Theft in the Niger Delta may prevent Nigeria from meeting its ambitious goal of boosting oil output by 30% by 2020, according to oil officials there. An official from the Nigerian National Petroleum Corporation said that theft and sabotage cost Nigeria an estimated 300,000 barrels of oil per day in lost production in 2013. If it were to meet its goal by the end of the decade, Nigeria would need to boost its oil output from 2.3 million bpd to 3 million bpd.

Andrew Yakubu of NNPC said that Nigeria has spent $91 million on upgrading security equipment and air surveillance, as reported by Bloomberg News. But ongoing theft has plagued Nigeria, which is Africa’s largest oil producer.

Related Article: Nigeria’s Missing Oil Money Sparks Political Crisis

Royal Dutch Shell was forced to shut down a major pipeline last month due to leakage and theft. Having long operated in the country, Shell has been the target of oil bandits and armed militias, which fund their operations by stealing oil from pipelines.
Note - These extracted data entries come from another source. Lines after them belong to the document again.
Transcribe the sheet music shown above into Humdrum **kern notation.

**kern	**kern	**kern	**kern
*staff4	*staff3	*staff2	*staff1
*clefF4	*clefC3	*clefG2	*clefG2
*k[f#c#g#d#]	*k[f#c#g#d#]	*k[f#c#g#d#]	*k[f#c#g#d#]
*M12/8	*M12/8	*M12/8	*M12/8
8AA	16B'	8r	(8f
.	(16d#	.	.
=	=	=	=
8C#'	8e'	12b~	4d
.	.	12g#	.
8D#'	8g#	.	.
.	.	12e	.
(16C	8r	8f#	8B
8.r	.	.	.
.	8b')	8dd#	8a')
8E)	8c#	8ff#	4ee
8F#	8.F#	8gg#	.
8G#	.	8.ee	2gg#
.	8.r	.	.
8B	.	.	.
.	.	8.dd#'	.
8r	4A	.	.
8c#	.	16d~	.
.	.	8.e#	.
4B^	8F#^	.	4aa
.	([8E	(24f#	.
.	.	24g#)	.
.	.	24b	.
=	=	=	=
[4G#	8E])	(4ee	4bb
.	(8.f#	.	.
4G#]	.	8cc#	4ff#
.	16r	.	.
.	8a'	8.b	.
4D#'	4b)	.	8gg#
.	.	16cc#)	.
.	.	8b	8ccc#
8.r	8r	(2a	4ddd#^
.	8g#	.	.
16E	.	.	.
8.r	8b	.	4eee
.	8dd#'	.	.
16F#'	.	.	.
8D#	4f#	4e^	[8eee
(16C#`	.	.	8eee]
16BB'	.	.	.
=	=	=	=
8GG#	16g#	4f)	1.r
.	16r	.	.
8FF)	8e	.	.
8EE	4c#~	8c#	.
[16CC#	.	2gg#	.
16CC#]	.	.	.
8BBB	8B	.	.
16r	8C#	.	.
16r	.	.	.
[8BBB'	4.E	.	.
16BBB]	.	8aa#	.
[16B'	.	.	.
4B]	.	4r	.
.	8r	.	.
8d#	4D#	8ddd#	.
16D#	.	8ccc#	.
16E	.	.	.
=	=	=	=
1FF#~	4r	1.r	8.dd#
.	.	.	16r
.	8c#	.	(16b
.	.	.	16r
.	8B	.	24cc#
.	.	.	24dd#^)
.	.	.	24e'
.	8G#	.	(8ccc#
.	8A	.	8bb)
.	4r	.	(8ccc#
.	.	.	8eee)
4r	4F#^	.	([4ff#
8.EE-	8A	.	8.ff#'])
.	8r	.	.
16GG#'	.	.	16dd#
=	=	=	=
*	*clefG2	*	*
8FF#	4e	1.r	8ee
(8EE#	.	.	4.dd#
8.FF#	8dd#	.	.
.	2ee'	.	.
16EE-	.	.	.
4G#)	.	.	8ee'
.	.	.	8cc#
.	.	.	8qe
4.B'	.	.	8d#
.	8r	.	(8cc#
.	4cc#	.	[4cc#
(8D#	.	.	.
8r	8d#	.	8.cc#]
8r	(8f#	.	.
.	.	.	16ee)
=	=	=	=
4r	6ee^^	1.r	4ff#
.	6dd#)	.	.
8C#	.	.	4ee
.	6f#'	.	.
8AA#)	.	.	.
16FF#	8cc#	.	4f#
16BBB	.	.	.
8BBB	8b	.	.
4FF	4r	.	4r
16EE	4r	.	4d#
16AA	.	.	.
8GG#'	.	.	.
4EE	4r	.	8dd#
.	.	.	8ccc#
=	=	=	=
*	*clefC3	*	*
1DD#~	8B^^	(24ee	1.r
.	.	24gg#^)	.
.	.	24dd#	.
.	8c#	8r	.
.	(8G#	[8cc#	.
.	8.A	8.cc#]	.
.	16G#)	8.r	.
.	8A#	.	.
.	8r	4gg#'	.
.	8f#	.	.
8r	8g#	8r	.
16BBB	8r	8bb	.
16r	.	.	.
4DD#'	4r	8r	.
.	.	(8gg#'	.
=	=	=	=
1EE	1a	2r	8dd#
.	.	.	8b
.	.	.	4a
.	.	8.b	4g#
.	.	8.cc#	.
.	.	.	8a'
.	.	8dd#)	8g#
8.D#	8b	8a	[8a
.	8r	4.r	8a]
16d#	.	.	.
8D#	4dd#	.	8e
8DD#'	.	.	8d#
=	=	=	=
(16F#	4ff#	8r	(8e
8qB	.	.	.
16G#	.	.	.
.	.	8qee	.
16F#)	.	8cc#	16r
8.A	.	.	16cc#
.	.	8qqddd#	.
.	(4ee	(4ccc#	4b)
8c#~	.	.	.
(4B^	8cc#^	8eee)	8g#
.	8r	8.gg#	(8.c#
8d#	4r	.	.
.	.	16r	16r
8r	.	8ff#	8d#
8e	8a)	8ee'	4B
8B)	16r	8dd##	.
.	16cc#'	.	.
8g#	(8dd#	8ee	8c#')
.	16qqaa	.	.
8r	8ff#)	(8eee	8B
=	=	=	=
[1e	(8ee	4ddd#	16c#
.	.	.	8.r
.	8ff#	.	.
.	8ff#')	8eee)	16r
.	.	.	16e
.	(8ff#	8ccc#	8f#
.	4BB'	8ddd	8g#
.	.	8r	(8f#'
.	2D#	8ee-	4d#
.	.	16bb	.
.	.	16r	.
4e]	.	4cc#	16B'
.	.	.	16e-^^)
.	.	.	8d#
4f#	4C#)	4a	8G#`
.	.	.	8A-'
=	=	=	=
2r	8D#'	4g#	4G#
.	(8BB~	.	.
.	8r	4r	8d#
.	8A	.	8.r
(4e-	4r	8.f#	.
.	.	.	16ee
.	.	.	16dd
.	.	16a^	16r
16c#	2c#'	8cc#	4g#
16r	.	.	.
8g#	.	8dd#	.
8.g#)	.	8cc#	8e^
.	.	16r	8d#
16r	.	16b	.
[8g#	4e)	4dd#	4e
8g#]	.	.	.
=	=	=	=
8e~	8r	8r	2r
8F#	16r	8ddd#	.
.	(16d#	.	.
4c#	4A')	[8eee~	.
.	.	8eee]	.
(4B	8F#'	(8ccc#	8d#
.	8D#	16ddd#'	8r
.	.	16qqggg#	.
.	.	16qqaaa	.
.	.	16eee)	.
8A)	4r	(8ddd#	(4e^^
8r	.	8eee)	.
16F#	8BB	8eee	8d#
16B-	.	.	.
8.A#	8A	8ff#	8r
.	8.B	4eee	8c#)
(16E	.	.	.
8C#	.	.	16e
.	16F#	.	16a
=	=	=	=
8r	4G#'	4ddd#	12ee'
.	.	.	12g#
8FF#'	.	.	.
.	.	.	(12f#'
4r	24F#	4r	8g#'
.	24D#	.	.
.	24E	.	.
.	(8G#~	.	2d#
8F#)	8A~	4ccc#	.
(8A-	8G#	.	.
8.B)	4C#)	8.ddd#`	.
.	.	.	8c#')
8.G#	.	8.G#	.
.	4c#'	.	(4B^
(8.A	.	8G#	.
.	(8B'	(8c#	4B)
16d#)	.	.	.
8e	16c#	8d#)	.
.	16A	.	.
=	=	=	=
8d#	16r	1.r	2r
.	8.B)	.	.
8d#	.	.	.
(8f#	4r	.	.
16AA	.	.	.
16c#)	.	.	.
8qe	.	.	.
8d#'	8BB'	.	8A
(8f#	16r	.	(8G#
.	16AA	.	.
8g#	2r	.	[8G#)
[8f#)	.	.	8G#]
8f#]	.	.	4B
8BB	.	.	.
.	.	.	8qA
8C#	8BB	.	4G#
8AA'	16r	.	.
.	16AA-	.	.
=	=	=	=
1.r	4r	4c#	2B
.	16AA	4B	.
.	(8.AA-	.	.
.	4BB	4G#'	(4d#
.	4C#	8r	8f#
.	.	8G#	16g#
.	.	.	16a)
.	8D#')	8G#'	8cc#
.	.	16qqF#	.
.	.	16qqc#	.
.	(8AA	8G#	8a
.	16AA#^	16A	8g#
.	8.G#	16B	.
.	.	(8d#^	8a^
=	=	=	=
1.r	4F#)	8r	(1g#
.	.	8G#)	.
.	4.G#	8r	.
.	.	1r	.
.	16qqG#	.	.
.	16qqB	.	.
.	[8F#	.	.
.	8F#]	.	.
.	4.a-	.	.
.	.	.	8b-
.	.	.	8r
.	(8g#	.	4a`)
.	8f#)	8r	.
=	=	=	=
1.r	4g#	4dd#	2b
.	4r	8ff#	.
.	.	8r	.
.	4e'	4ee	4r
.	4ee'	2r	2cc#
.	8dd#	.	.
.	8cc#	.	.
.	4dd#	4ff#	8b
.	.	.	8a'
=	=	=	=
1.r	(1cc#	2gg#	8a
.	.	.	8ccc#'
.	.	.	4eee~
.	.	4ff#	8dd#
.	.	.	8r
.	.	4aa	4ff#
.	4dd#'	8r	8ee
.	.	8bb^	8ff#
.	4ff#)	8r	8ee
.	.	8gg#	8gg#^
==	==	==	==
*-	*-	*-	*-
The troubles in Nigeria were a major factor in profit declines for the oil giant, prompting the company to seek suitors to which it could sell the embattled pipeline.

For Nigeria, rich in oil and gas reserves, the challenge is how to ensure that oil development brings actual prosperity to average Nigerians. For a country with a GDP of about $424 billion, nearly two-thirds of its people live on less than a dollar per day. Millions of people are unemployed or underemployed. Corruption and unequal distribution of oil wealth has thus far meant that the majority of people are not benefitting from Nigeria’s oil boom. This has fueled instability and anger towards oil operators.